The room became charged and surcharged with electricity. A crackling sounded as Drew’s feet glided inch by inch over the silk rug. The storm outside whined and synchronized with the rise and fall of the great voice shouting “Hello! Hello! Hello! Hello, you!”

The trouble-man turned. His hand reached upward and lifted the hard-rubber receiver from the hook. His lids fluttered toward Loris. His eyes softened with memories. “I’m glad I didn’t do it!” he hissed across the room. “Good-by, lady—good-by!”

“Be careful!” snapped Drew, pressing the revolver firmly against the prisoner’s right side. “Be careful! This is a hair trigger!”

The trouble-man smiled a twisted, wan smile as he turned his head toward the transmitter and said huskily:

“Hello! Hello! You big copper! Shout on! See how loud you can curse me! That’s it. That—is—it!”
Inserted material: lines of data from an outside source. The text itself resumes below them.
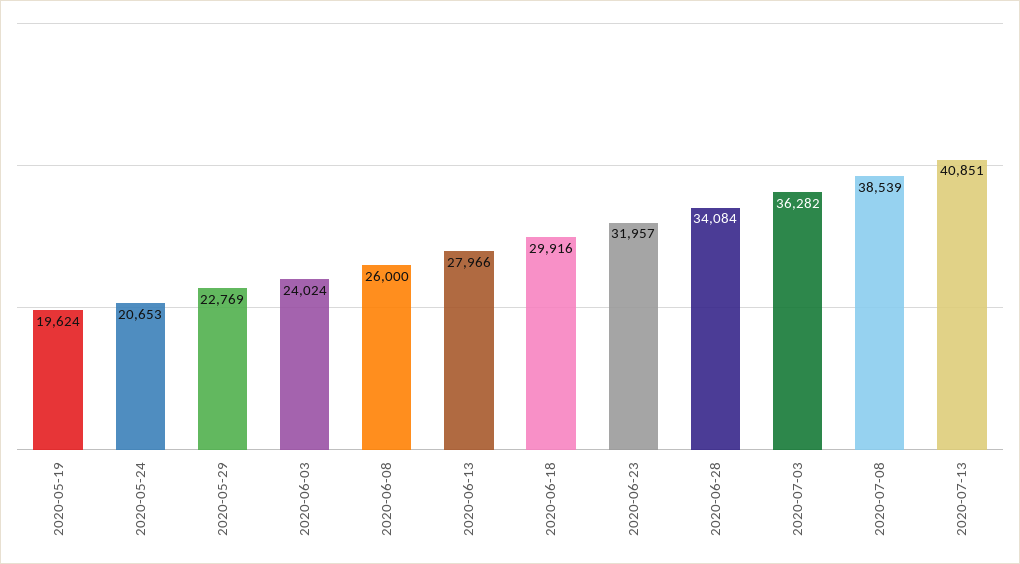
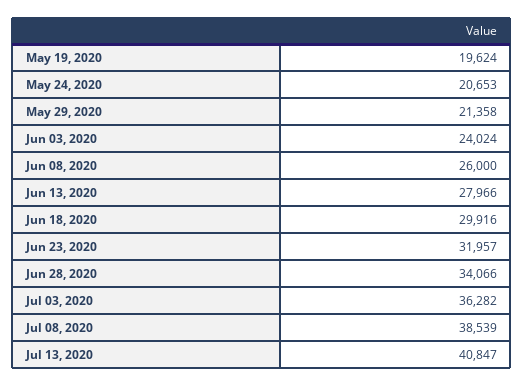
  {
    "2020-05-19": 19624,
    "2020-05-24": 20653,
-   "2020-05-29": 22769,
+   "2020-05-29": 21358,
    "2020-06-03": 24024,
    "2020-06-08": 26000,
    "2020-06-13": 27966,
    "2020-06-18": 29916,
    "2020-06-23": 31957,
-   "2020-06-28": 34084,
+   "2020-06-28": 34066,
    "2020-07-03": 36282,
    "2020-07-08": 38539,
-   "2020-07-13": 40851
+   "2020-07-13": 40847
  }

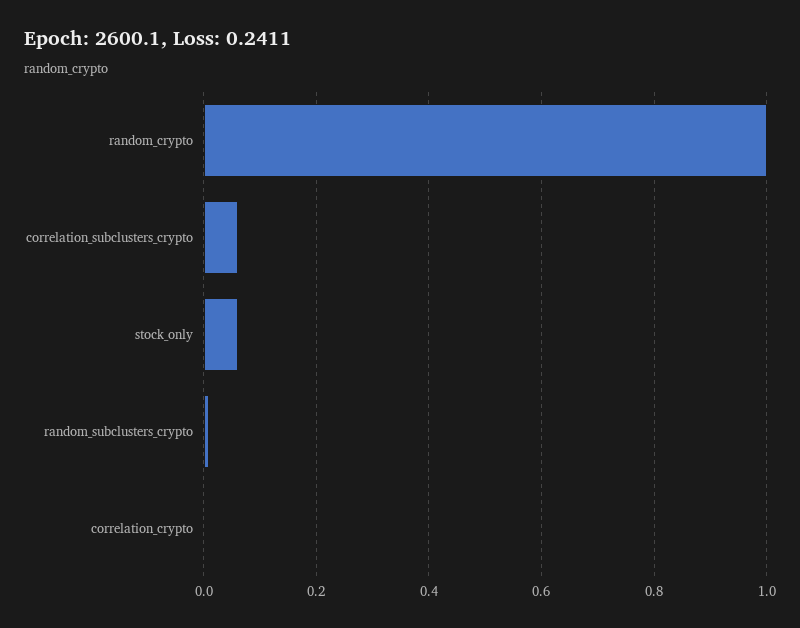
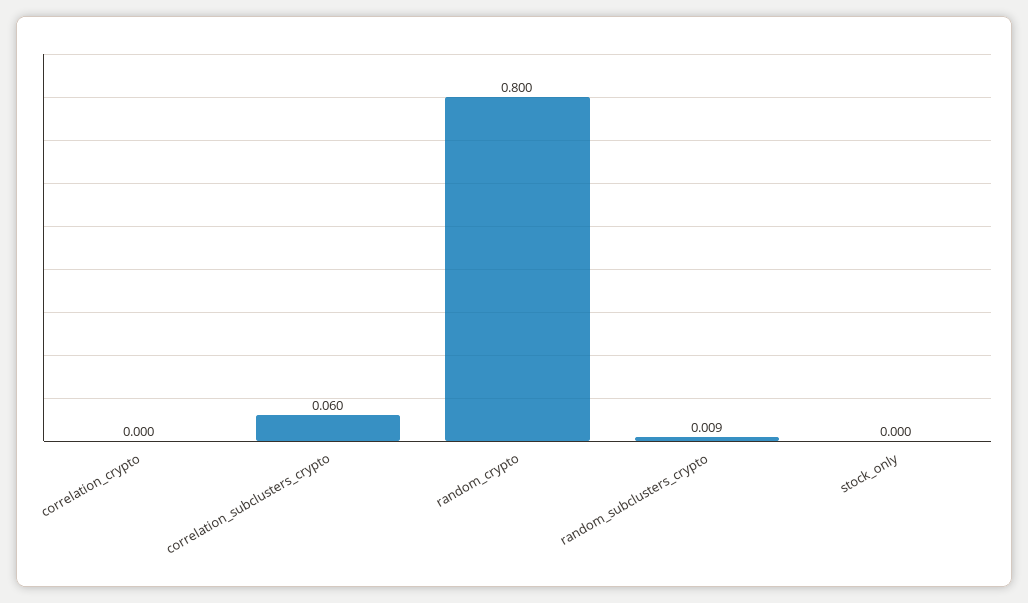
  {
-   "random_crypto": 1,
+   "random_crypto": 0.8,
    "correlation_subclusters_crypto": 0.06,
-   "stock_only": 0.06,
+   "stock_only": 0,
    "random_subclusters_crypto": 0.009,
    "correlation_crypto": 0
  }

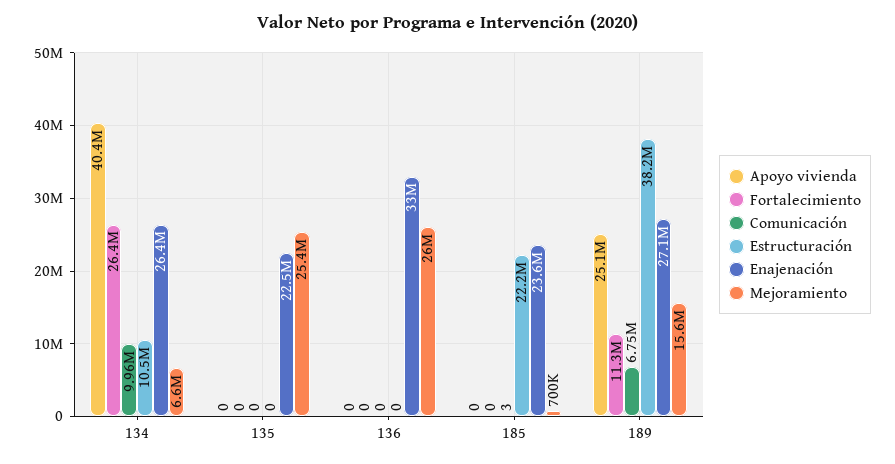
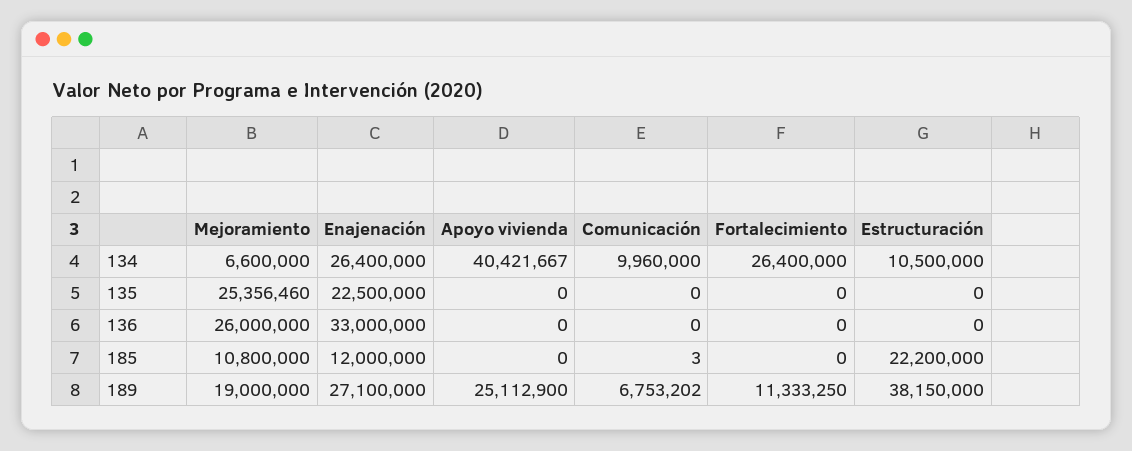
  {
    "Apoyo vivienda": {
      "134": 40421667,
      "135": 0,
      "136": 0,
      "185": 0,
      "189": 25112900
    },
    "Fortalecimiento": {
      "134": 26400000,
      "135": 0,
      "136": 0,
      "185": 0,
      "189": 11333250
    },
    "Comunicación": {
      "134": 9960000,
      "135": 0,
      "136": 0,
      "185": 3,
      "189": 6753202
    },
    "Estructuración": {
      "134": 10500000,
      "135": 0,
      "136": 0,
      "185": 22200000,
      "189": 38150000
    },
    "Enajenación": {
      "134": 26400000,
      "135": 22500000,
      "136": 33000000,
-     "185": 23600000,
+     "185": 12000000,
      "189": 27100000
    },
    "Mejoramiento": {
      "134": 6600000,
      "135": 25356460,
      "136": 26000000,
-     "185": 700000,
+     "185": 10800000,
-     "189": 15600000
+     "189": 19000000
    }
  }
Drew heard Delaney’s voice rise in indignation. The taunt had spurned him to greater effort. The metallic diaphragm of the receiver roared and clicked. It echoed the voice. It stopped. It vibrated again. It reached a reed-like tune of high-pitched anger. The prisoner closed his eyes and stiffened. He pressed the receiver directly over his ear. He drew back on the chain and to one side. Drew’s face darkened with suspicion. It was too late. The detective had time to spring away as a cone of lurid light and flame shot out from the telephone diaphragm and splashed across the prisoner’s set face. A sharp detonation racked the perfumed air of the room. Smoke wreathed about the astonished Inspector’s head, and floated upward toward the ventilator.

Cuthbert Morphy’s muscles relaxed. He spun, sank to his knees, then pitched forward across the rug with a bullet in his brain. Drew untwisted the chain with a wrist flip, sprang forward toward the cheval-glass, and stamped his foot down upon the smoking telephone receiver as if it were the head of a rattlesnake.

He turned with clear light striking out from his eyes. He nodded toward the leaning form of the girl and the erect one of the captain. He divined in seconds how the murder of Montgomery Stockbridge had been accomplished. The full series of events and clues flashed through his brain. It was like an orderly array seen at a picture show.

Cuthbert Morphy, guised as a trouble-hunter in the employ of the telephone company, had devised a single-shot pistol out of a telephone receiver and had caused it to be actuated by the human voice so that it would always strike in the most vulnerable part of man’s anatomy—the ear.

With this lethal instrument he had slain the millionaire, and, when trapped and in danger of execution, he had employed the same method to bring about his own death. It was a fitting end to a life of crime and drug-brought imageries.